WHAT YOU NEED TO DO: What is needed is an exact transcription of every entry below, with the pictures left out.

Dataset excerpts
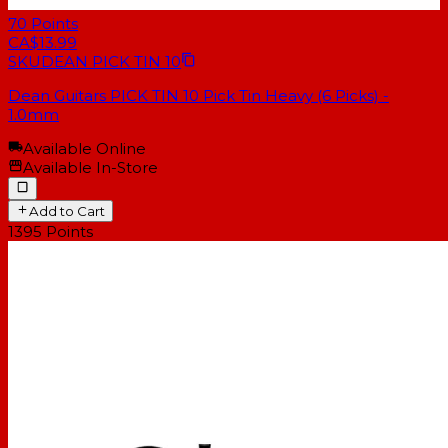
70
Points
CA$13.99
SKU
DEAN PICK TIN 10
Dean Guitars PICK TIN 10 Pick Tin Heavy (6 Picks) -
1.0mm
Available Online
Available In-Store
Add to Cart
1395
Points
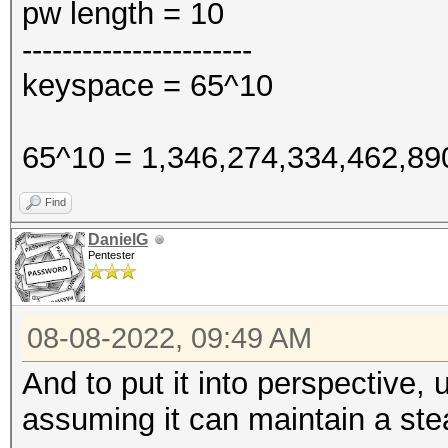
pw length = 10
-----------------------
keyspace = 65^10
65^10 = 1,346,274,334,462,89
Find
DanielG
Pentester
08-08-2022, 09:49 AM
And to put it into perspective,
assuming it can maintain a s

SOLVED EXERCISE:
70
Points
CA$13.99
SKU
DEAN PICK TIN 10
Dean Guitars PICK TIN 10 Pick Tin Heavy (6 Picks) -
1.0mm
Available Online
Available In-Store
Add to Cart
1395
Points
pw length = 10
-----------------------
keyspace = 65^10
65^10 = 1,346,274,334,462,89
Find
DanielG
Pentester
08-08-2022, 09:49 AM
And to put it into perspective,
assuming it can maintain a s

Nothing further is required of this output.